As young artists in Namibia, they write: “We are listening and creating new stories and yet wish to nurture our ancestral mythologies and traditions. We are here and we will continue to create our own embodied future archives.” Their work exemplifies future-oriented memory work with the aim of an inclusive post-colonial Namibian society.
Brandt dedicates ‘The Distance Within’ to Namibian “intersectional activists past and present whose efforts embody decoloniality”.
From the position of her own complicated Namibian-German ancestry, she embarks on a pursuit of solidarity beyond guilt that emerges from hopes to contest injustice, while being aware of the complexity and unevenness of relations of power.

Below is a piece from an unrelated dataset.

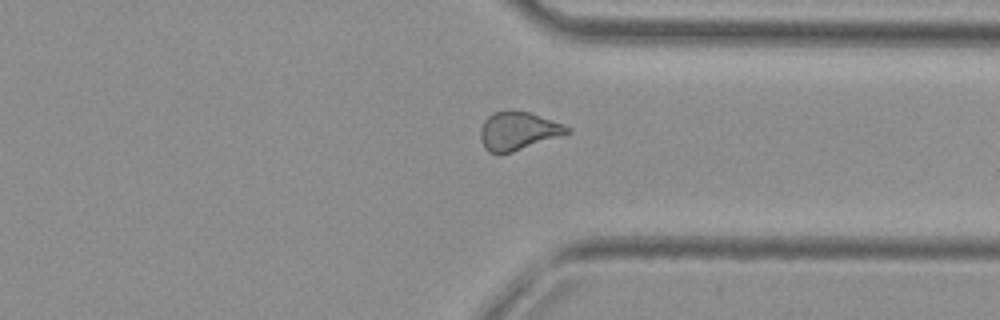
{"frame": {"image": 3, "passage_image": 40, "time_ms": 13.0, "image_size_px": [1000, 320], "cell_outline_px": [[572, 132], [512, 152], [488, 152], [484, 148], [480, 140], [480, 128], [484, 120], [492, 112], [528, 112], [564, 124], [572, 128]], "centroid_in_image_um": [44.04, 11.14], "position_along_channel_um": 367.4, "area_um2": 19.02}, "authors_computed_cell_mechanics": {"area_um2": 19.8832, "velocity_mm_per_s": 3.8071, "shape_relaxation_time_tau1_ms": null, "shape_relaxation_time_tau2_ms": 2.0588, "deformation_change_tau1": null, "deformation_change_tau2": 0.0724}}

The artist’s thoughtful reflections about positionality and allyship as a white, female artist working in the post-apartheid era and resisting colonial amnesia, explore these challenges.
Brandt’s aesthetic and political sense embrace her inheritance of a regime of domination, which she, as a Namibian of German and South African descent, continues to occupy and from which she continues to benefit: histories and structures of racial privilege and white supremacy.
Her perceptive understanding of her implicated subject position (as conceptualised by the prominent holocaust and memory studies scholar Michael Rothberg) translates into an ambivalent sense of belonging and self-critique.
She writes: “In the space of embodied performance … co-creating and co-authoring became a form of reconciliation and friendship.” With this beautiful and insightful new book, Brandt demonstrates possibilities of new solidarities, allyship and productive collaborations.
An extended review of ‘The Distance Within’ is forthcoming in ‘Acta Germanica: German Studies in Africa’, Vol. 53, (December) 2025.